Posted by Marc Hodak on May 15, 2008 under Executive compensation | Be the First to Comment

Should CEOs make a lot when their workers wages are rising only modestly, if at all?

Let’s say that you’re CEO of an electronics company. You have always gotten those electrical components from a domestic supplier that is a government-protected monopoly. One day, you cleverly figure out how to sidestep that monopoly by sourcing from abroad. Your company saves a lot of money, and profits go up. The shareholders would like to reward, not punish this behavior. That’s how markets work.

Now, as certain compensation critics would have it, you have injured the earnings of the domestic producer. Your pay should be proportionately lower, to reflect their reduced earnings. Make sense? I didn’t think so. But if you replace “government-protected monopoly supplier of materials” with “government-protected monopoly supplier of labor,” then you arrive at the same illogical endpoint; the wages of managers linked with the cost of inputs. That, of course, is a recipe for bleeding the firm with a managerial bias toward uncompetitively high labor costs.

Insisting on a linkage between CEO pay and the wages of their employees is what I’m calling the Wage Link fallacy. It’s based on a primciple that is central to communism: An Individual’s wages should be unconnected to their productivity. Most purveyors of the Wage Link Fallacy, besides outright communists, are unions and their fellow-traveling politicians, most recently including EU officials from yesterday’s FT.

Excessive pay awards for company executives came under fire yesterday from the European Union’s senior economic policymakers, who condemned them as “scandalous” at a time when ordinary employees are under pressure to accept modest wage deals.

Notice how pay is prejudged as “excessive” against the standard of wages of “ordinary employees.”

Those pressing the Wage Link Fallacy invariably are pushing for government to trump the verdict of the market in assigning a small portion of productivity gains to those who create them. They wish, instead, to punish the managers who create those gains, the domestic consumers who benefit from them, and the employees outside of the unions’ sphere of influence who help make them possible.

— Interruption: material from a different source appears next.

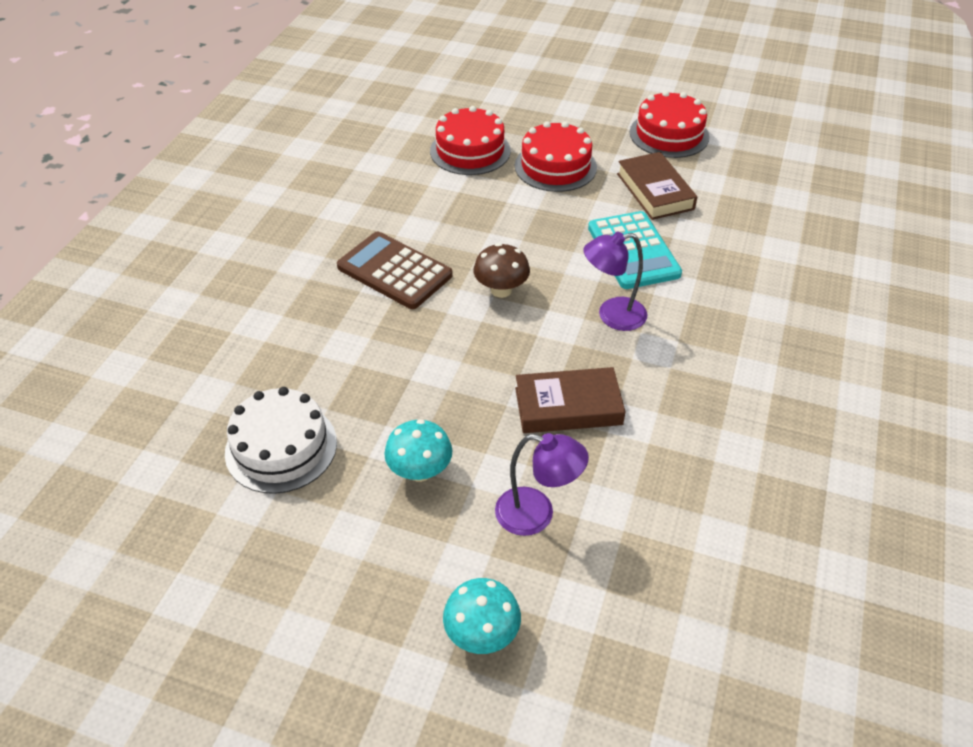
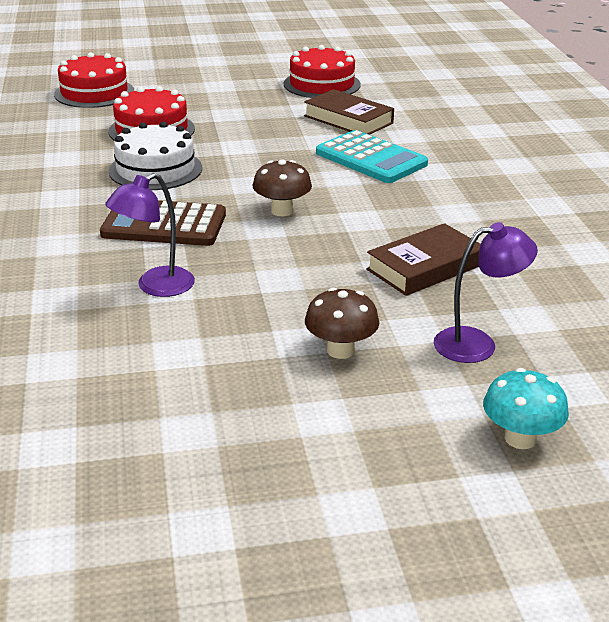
camera: 30 degrees left, 15 degrees down
white cake [225,387,337,494] -> white cake moved to [109,122,202,190]
turquoise mushroom [384,419,452,482] -> brown mushroom [305,287,379,359]
red cake [515,121,597,192] -> red cake moved to [54,52,134,108]
purple lamp [584,232,647,331] -> purple lamp moved to [105,173,195,297]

Union supporters might argue that wage pressures from productivity gains affect more than just union members. Sure, certain workers at certain times are hurt by new technologies, new business models, new imports, etc. Are such productivity-enhancing disruptions, however, a systematic problem in need of government intervention? I don’t think so, but people with a propensity toward government intervention might disagree.

The more relevant question is: Do we need government to protect the wages of non-union worker’s? That is a researchable issue, and the answer is: Probably not. In the U.S., for instance, the BLS says that overall real wages have risen modestly over the last couple of decades. We also know that union wages have risen much more slowly than non-union wages over that period. So, government intervention is apparently needed only to protect union wages, not overall “average” wages.